What you need to do —
A - Answer each question from the Kuwait labor-resolution passage, one answer per line:
(i) On what date did MOSAL issue the ministerial resolution?
(ii) About how many domestic servants does the text count?
(iii) How many years does Decree Number 135 of 2001 require before a foreign worker on a government contract can change jobs?
B - List every figure in the Kuwait labor-resolution passage that counts years or workers, with what each one refers to.
C - Continue the Kuwait labor-resolution passage from its final sentence.

Page extract —

* * * * * * *

2. (SBU) On August 9, Kuwait's MOSAL issued a ministerial
resolution which immediately granted any foreign worker who
has been with the same employer for three years the right to
change jobs without the requirement to first secure the
current employer or sponsor's permission (which was often
withheld or granted only after payment of some form of agreed
compensation to the sponsor). The resolution, not subject to
Parliamentary approval, has received a largely favorable
response in the local press. The decision does not apply to
domestic servants (about 500,000 workers) because they are
not covered by the labor law, nor does it apply to government
contracts, where Decree Number 135 of 2001 requires five
years before any foreign worker can make such a change.

* * * * * * *

Data section —
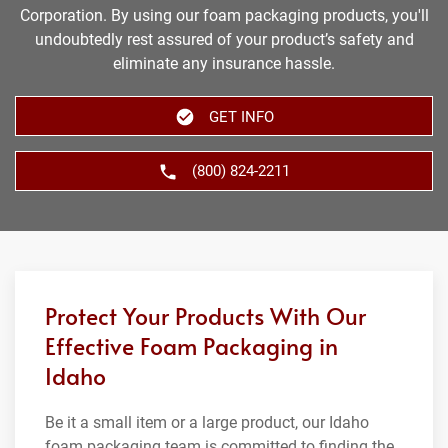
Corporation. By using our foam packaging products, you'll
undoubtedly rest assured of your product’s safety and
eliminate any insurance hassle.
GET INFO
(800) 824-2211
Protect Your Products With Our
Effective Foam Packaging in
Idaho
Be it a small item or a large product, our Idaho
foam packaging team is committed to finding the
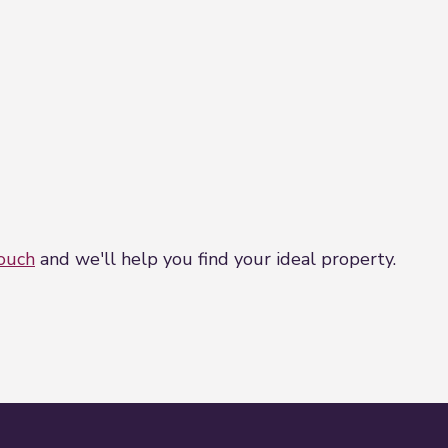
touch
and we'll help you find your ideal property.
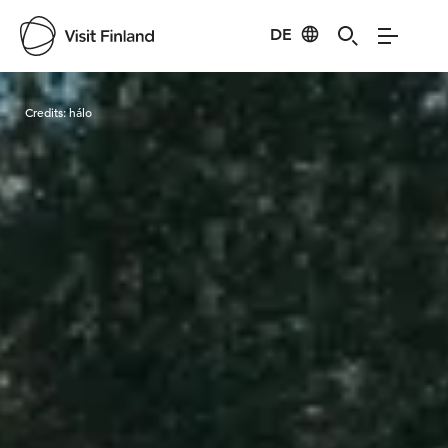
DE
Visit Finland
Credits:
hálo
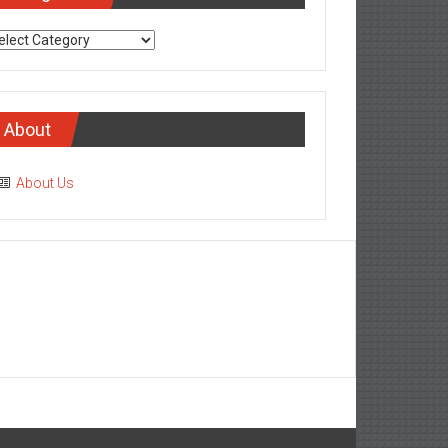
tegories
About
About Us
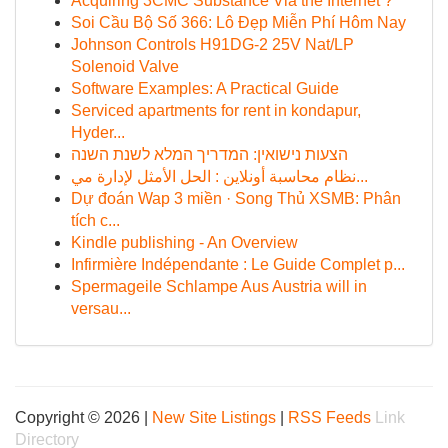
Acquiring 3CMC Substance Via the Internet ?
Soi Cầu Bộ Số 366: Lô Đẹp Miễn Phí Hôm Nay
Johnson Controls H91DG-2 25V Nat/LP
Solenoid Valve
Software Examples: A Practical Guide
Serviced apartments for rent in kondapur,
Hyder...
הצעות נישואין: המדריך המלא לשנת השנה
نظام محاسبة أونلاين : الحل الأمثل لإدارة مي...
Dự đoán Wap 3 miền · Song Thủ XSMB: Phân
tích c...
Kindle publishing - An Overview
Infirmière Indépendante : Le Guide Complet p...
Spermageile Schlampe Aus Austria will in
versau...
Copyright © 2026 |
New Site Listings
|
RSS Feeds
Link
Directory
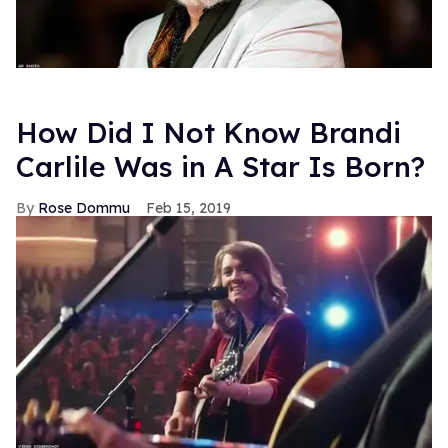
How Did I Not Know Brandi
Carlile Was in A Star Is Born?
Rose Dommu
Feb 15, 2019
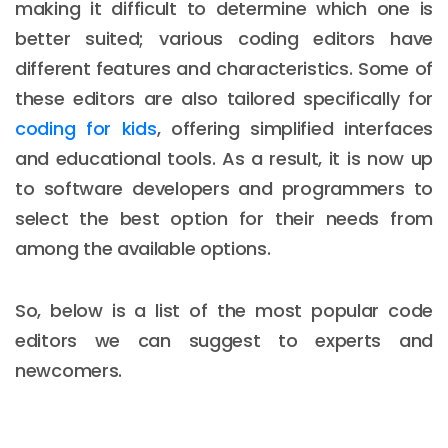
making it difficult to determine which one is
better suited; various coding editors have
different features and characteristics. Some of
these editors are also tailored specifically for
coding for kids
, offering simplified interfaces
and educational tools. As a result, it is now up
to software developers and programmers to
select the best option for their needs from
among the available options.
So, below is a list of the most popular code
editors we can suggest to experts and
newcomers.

* * * * * * *

Answer set —
A -
(i) August 9
(ii) About 500,000
(iii) Five years

B -
- Three years: the time a foreign worker must have spent with the same employer to gain the right to change jobs under the resolution
- About 500,000 workers: the number of domestic servants, to whom the decision does not apply
- Five years: the time Decree Number 135 of 2001 requires before a foreign worker on a government contract can make such a change

C -
-------------- --------------
GOK talks up possibility of abolishing the sponsorship system
-------------- --------------



3. (U) August has seen a flurry of GOK statements on
abolishing the sponsorship system. On August 2, local Arabic
daily Al-Rai quoted MOSAL Minister Dr. Mohammad Al-Afasi as
saying that he was considering abolishing Kuwait's
sponsorship system for foreign workers because he felt that
black market visa trading blemishes Kuwait's international
image. On August 3, Al-Afasi made another statement --
quoted by Arabic daily Al-Watan -- that he had decided to

abolish the sponsorship system in order to combat trafficking
in persons. On August 6, Al-Rai quoted the Ministry of
Interior as saying that it was planning to change Kuwait's
foreign workers residency law to allow for more workers to
sponsor themselves -- a necessary step in abolishing the
current sponsorship system, under which all non-GCC workers
must be sponsored by a Kuwaiti.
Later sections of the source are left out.